I am no stranger to this situation. I have lived and survived an extremely wakeful baby, I have been referred to a Mother-Baby unit for sleep training by my GP, I have been diagnosed and recovered from Post Natal Depression, I have tried and failed to implement a modified Controlled Crying technique and my extraordinarily intense baby resisted all attempts to extinguish his cries. I have had to recover from Post Natal Depression while STILL mothering my extremely wakeful baby and therefore while still sleep deprived.
I take this topic extremely seriously. I do not doubt or question that many mothers who are given this advice and have implemented it to varying degrees of ‘success’ will largely attest that they NEEDED this intervention. I don’t question that they needed help but I do question that THIS intervention is what was needed.

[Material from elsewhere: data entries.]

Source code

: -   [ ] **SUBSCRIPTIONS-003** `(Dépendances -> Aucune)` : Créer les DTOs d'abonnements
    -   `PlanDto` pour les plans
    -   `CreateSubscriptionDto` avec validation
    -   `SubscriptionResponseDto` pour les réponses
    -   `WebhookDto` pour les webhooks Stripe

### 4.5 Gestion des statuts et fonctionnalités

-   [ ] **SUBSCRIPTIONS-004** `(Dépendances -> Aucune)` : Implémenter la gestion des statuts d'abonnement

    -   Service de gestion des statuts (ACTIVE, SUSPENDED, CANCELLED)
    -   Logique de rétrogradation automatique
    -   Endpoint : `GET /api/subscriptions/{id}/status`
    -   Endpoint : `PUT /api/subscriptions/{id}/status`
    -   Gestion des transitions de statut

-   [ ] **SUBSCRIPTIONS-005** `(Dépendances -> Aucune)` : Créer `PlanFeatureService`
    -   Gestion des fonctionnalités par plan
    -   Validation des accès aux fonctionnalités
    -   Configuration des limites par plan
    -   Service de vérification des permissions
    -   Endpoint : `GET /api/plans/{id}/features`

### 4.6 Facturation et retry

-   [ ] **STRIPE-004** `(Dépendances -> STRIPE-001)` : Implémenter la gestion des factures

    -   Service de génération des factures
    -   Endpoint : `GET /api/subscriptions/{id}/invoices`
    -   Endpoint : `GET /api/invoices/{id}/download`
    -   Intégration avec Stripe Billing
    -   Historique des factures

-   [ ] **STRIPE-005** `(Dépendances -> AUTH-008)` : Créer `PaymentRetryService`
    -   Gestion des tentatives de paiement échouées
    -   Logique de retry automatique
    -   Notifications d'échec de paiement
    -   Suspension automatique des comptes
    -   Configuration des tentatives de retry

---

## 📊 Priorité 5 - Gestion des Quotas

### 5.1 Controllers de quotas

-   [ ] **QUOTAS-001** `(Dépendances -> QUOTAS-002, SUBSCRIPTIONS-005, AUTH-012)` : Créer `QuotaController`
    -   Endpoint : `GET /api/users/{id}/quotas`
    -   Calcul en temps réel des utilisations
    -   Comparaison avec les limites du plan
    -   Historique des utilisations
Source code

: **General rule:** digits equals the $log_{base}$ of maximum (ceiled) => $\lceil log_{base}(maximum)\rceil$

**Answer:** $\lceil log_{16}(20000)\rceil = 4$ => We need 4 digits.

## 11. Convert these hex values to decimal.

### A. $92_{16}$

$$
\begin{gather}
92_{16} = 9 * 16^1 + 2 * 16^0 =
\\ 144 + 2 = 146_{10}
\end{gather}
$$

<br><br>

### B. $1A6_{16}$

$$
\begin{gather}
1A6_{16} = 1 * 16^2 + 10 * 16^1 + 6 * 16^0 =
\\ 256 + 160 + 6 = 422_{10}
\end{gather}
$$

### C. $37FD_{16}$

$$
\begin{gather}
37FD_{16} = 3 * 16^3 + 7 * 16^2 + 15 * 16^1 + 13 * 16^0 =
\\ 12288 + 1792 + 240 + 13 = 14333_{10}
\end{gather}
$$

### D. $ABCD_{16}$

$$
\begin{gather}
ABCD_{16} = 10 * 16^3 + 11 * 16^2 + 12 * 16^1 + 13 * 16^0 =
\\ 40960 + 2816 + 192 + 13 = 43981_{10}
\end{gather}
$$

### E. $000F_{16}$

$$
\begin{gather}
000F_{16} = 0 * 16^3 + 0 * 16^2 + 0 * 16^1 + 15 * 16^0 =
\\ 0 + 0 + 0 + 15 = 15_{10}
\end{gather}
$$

I sincerely hope to see a shift in practice in the management of severe sleep deprivation, Post Natal Depression and the handling of infant sleep by the professionals mothers turn to for support and assistance at his extremely vulnerable time in her life.
I ask that RACGP, review their current guidelines and practice by seeking access to research and techniques that will give a fuller more human view of this issue for all people involved.
I am not an expert, so my thoughts may be largely dismissed but the true experts in this field are resources that RACGP should acknowledge. Here are a few to get the ball rolling:
- The Australian Association for Infant Mental Health has a position paper regarding Controlled Crying which can be accessed here.
- Dr Pamela Douglas who runs the Possums Clinic for mothers and babies in Brisbane, Australia is a wealth of knowledge on normal infant sleep and working with mothers during this weary season in their lives. The Possums Clinic also offers Professional Development opportunities for those working with vulnerable mothers.
- Tracy Cassells PHD of Evolutionary Parenting is a wealth of knowledge and can assist with identifying research from across this topic around the world.
- Professor James McKenna of Notre Dame University can offer an Anthropological understanding of infant and mother sleep particularly for breastfeeding mothers.
- Professor Helen Ball runs the UK Infant Sleep Information Source and is a wealth of information and will be in Australia in 2017 for professional development opportunities.
- Pinky McKay and Meg Nagle are both International Board Certified Lactation Consultants who offer alternative views on managing infant sleep with a particular focus on breastfeeding mothers.
If we as a society truly wish to see a change in the occurrence of Post Natal Depression and Anxiety in mothers, let’s work to create the environment and support they need to be able to mother their babies the way they need to be mothered while also being able to be mentally well and the best way to do this is to ensure all parties work together to find a solution that fits with all of the humans involved. Controlled Crying is hopefully soon to live in the deep, dark recesses of history. Our mothers and babies deserve better.